In the coming years the full scope of Dane’s contributions to an array of interconnected progressive movements will come into focus via the Barbara Dane Legacy Project (“which sounds ostentatious,” Dane says).  Spearheaded by Nina Menendez, who’s carved out her own cultural niche as the producer of the Bay Area Flamenco Festival, the Legacy Project includes the Maureen Gosling-directed documentary Barbara Dane: On My Way, an autobiography, more previously unreleased recordings, and access to her archives.

“She saved everything,” Nina Menendez says. “When I started looking through the entire house I found correspondence, playbills, posters, memorabilia, and of course a big music collection with LPs and CDs. And I found a big stash of reel to reel tapes and cassettes in a dusty cabinet in the basement, a lot of live recordings made in various places going back to the late 1950s.”

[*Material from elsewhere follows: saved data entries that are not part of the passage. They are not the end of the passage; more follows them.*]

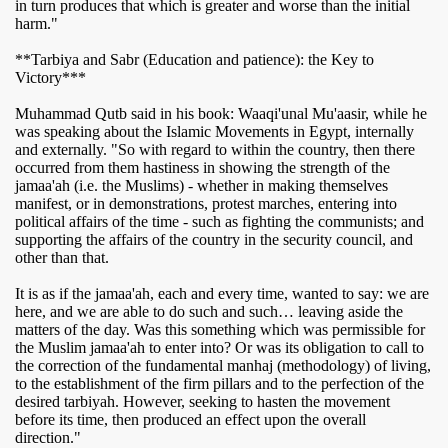
in turn produces that which is greater and worse than the initial
harm."
**Tarbiya and Sabr (Education and patience): the Key to
Victory***
Muhammad Qutb said in his book: Waaqi'unal Mu'aasir, while he
was speaking about the Islamic Movements in Egypt, internally
and externally. "So with regard to within the country, then there
occurred from them hastiness in showing the strength of the
jamaa'ah (i.e. the Muslims) - whether in making themselves
manifest, or in demonstrations, protest marches, entering into
political affairs of the time - such as fighting the communists; and
supporting the affairs of the country in the security council, and
other than that.
It is as if the jamaa'ah, each and every time, wanted to say: we are
here, and we are able to do such and such… leaving aside the
matters of the day. Was this something which was permissible for
the Muslim jamaa'ah to enter into? Or was its obligation to call to
the correction of the fundamental manhaj (methodology) of living,
to the establishment of the firm pillars and to the perfection of the
desired tarbiyah. However, seeking to hasten the movement
before its time, then produced an effect upon the overall
direction."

Fortuitously, sound engineer Jessica Thompson, who specializes in mastering, restoring and preserving vintage audio recordings, had connected with Dane a few years ago via The Caffè Lena Folk Music Recordings Project. She relocated to Berkeley just as Dane and Menendez decided to take the plunge and digitize all the live recordings. Working out of a studio in the Fantasy Building, Thompson turned the live tracks released on Hot Jazz into intimate glimpses of Dane’s artistry.

Barbara Dane and Lightning Hopkins. Photo: Chris Strachwitz

“Some were not so well recorded, and some were not so well preserved,” Menendez says. “Some were definitely in need of Jessica Thompson’s magic to restore them and bring out the material. There’s a lot more. The idea was to leave bread crumbs, to give samples of the kind of stuff that’s on these tapes. I’m especially excited about the material recorded with her trio with Wellman Braud and Kenny Whitson, including live performances at Sugar Hill, the club that she founded in North Beach in 1961. Those are really special. They really reveal Barbara to be one of the great jazz voices of the day.”

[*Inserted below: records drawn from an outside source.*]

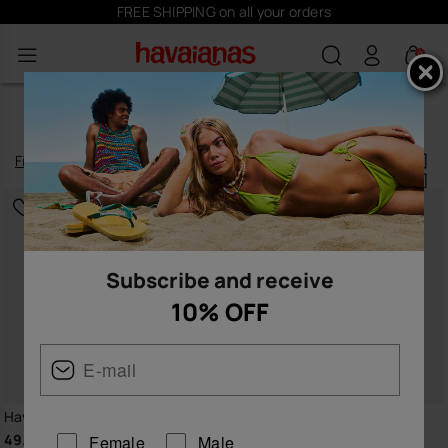
FREE SHIPPING on all your orders
0
WOMEN’S DRESSES
Filter
and
sort
12
products
|
Subscribe and receive
10% OFF
Havaianas Long Dress Senses
Havaianas Short Beachdress
Basic
49.90 €
Female
Male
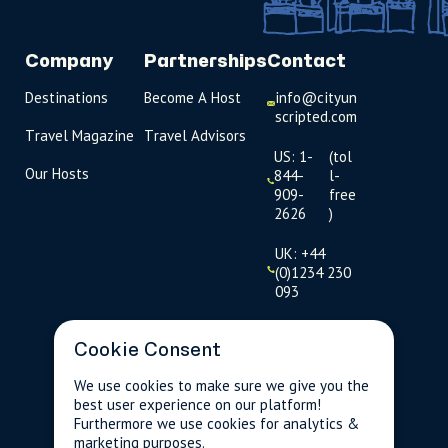
Company
Partnerships
Contact
Destinations
Become A Host
info@cityun
scripted.com
Travel Magazine
Travel Advisors
US: 1-
(tol
Our Hosts
844-
l-
909-
free
2626
)
UK: +44
(0)1234 230
093
Click to
launch live
Cookie Consent
chat
We use cookies to make sure we give you the
best user experience on our platform!
USD
$
Furthermore we use cookies for analytics &
marketing purposes.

For Dane, one of the most pleasurable discoveries was a jam session with old-time music legend Doc Watson with their impromptu duet of dueling blues “You Don’t Know Me” and “You Don’t Know My Mind.” “I always fantasized I might be able to work with him,” Dane says. “But his life and work were very well defined and it was never possible. But we were in some place, I don’t know where, just playing around together, experimenting, flirting musically. The sound quality was so good. Jessica Thompson gets credit for the remastering. It’s under her master hand that it all sounds as good as it does. She took things made decades ago, and made it sound up to date.”

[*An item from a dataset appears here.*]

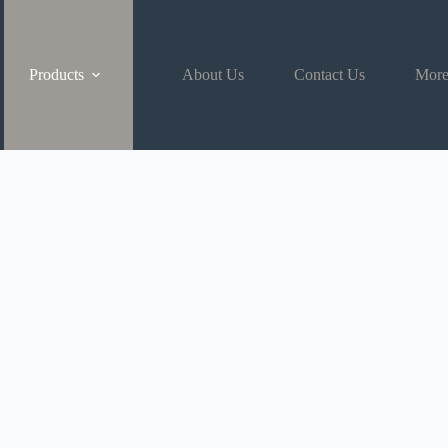
Products
About Us
Contact Us
Mor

The world has changed around her radically, but Dane’s timeless voice never sounds out of date. Always looking out for younger artists, she returns to the Freight on Saturday June 16 to help harmonica ace Mark Hummel’s event celebrating the 85th birthday of swamp blues great Lazy Lester. In addition to Dane, the talent-laden program features Hummel and Deep Basement Shakers, Guy Davis, Joe Beard, HowellDevine, and Lazy Lester himself.

Recommended: Tony Corman, La Peña / Sheldon Brown, Back Room

Berkeley guitarist, composer and arranger Tony Corman brings his 16-piece Morechestra to La Peña on Saturday with special guest vocalist Nicolas Bearde. And reed master Sheldon Brown introduces the latest incarnation of his band at The Back Room on Sunday. With Brown playing clarinet and soprano and tenor saxophones, the sextet features trumpeter Darren Johnston, guitarist Dave Mac Nab, pianist Dan Zemelman, bassist Michael Wilcox, and drummer Alan Hall.